Model for food preference experiment I am trying to analyze an experiment comparing consumption of 2 food types in a choice-type design. Subjects (bees) were offered a choice of 2 food types, and their daily consumption of each food type was recorded. Each subject also was assigned to one of 2 Infection treatments. 
We want to know-- "
How does infection affect preference for one food type over another?
I am wondering if it is acceptable to model this like a repeated measures design, with 2 observations per subject and timepoint-- one for each food type. Or is that not acceptable because the 2 food types were given at the same time?
The repeated measures type design seems to be what was suggested here by Ben Bolker:
https://stackoverflow.com/questions/7831243/multivariate-linear-mixed-model-in-lme4
Below I paste a code to generate a random data set, to show the general data structure. 
####choice analysis for list###
Df<-expand.grid(Time=seq(0,10,1),
        Subject=c("Honeybunch","Buttercup","Rosy",
                          "Sting", "Buzz", "Bumble"))
Df$Infection<-NULL
Df$Infection[1:33]<-"Infected"
Df$Infection[34:66]<-"Uninfected"
Df$Infection

Df$Consumption.Food.A<-rnorm(n=length(Df$Time),mean=30, sd=6)
Df$Consumption.Food.B<-rnorm(n=length(Df$Time),mean=25, sd=8)

library(lme4)
##Analysis with consumption of other food type as covariate
ModelA<-lmer(Consumption.Food.A~ Time + Infection + Consumption.Food.B +
               (1|Subject),data=Df)
ModelB<-lmer(Consumption.Food.B~ Time + Infection + Consumption.Food.A +
             (1|Subject), data=Df)

#option to convert data to long format
library(tidyr)
Df_long<-gather(data=Df, key=Foodtype, value=Amt.eaten, 
                Consumption.Food.A,Consumption.Food.B)
View(Df_long)
#Is this model legal, because both foods offered simultaneously?
Fullmodel<-lmer(Amt.eaten ~ Foodtype * Infection + Time +
                  (1|Subject) + (1|Time), data=Df_long)

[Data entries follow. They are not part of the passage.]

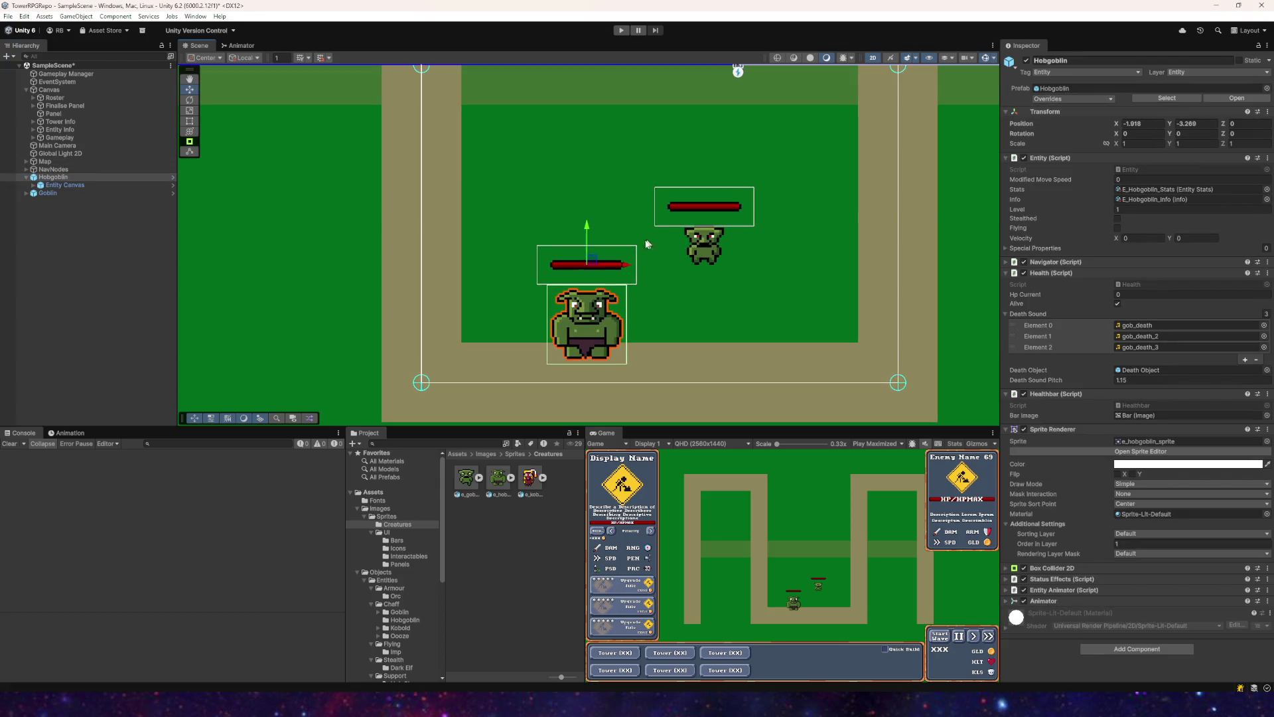
scroll(647, 245, "down", 2)
left_click_drag(647, 244, 831, 248)
mouse_move(711, 263)
left_mouse_down()
mouse_move(690, 268)
mouse_move(605, 211)
mouse_move(609, 62)
mouse_move(664, 27)
mouse_move(752, 105)
mouse_move(325, 278)
mouse_move(352, 144)
mouse_move(398, 126)
mouse_move(588, 239)
mouse_move(773, 208)
left_mouse_up()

(Originally I was planning to model proportions of the 2 food types eaten, but the actual data has many values close to zero that could make the proportion estimates highly variable. And the proportional analysis would not account for the strong trends of decreasing with (a) time and (b) infection treatment)
 A: I think what you described about using a "long format" for your data is perfectly reasonable. Additionally I think it is very natural to model this having a repeated measurements design; after all you are repeatedly measuring the consumption of each of your bees. Having said that there are some caveats you need to be careful with:


*

*You do not have many Subjects (6) so you cannot have anything more than rather simple random-effects structures.

*You appear to use Time as a factor to define a random intercept (1|Time), this is somewhat counter-intuitive. I suspect you want to use it within a random slope per subject (Time|Subject).

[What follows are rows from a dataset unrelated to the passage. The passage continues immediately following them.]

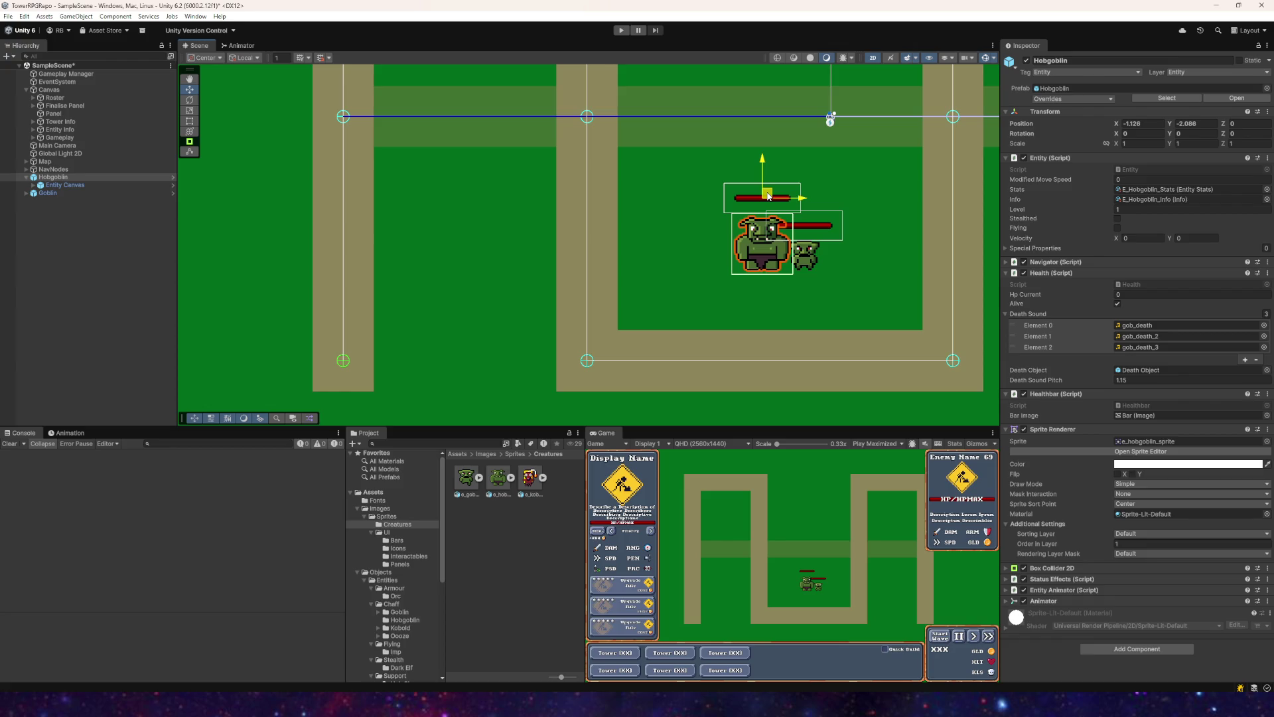
mouse_move(769, 194)
left_mouse_down()
mouse_move(591, 292)
mouse_move(596, 276)
mouse_move(623, 288)
mouse_move(868, 292)
mouse_move(777, 249)
mouse_move(763, 192)
mouse_move(760, 201)
left_mouse_up()
Step: Place the Hobgoblin beside the goblin at (-1.492, -2.105), then return to Aseprite
scroll(760, 203, "up", 6)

*Because of point 1 you will probably be unable to properly account for correlation between random factors in the context of (Time|Subject). I would suggest using uncorrelated random slopes and intercepts (Time + 0 | Subject).

*You might need to consider using MCMCglmm to have a somewhat more informed model . This will allow you to define some weak priors for your random effects variance structure. MCMCglmm fits multivariate mixed models natively.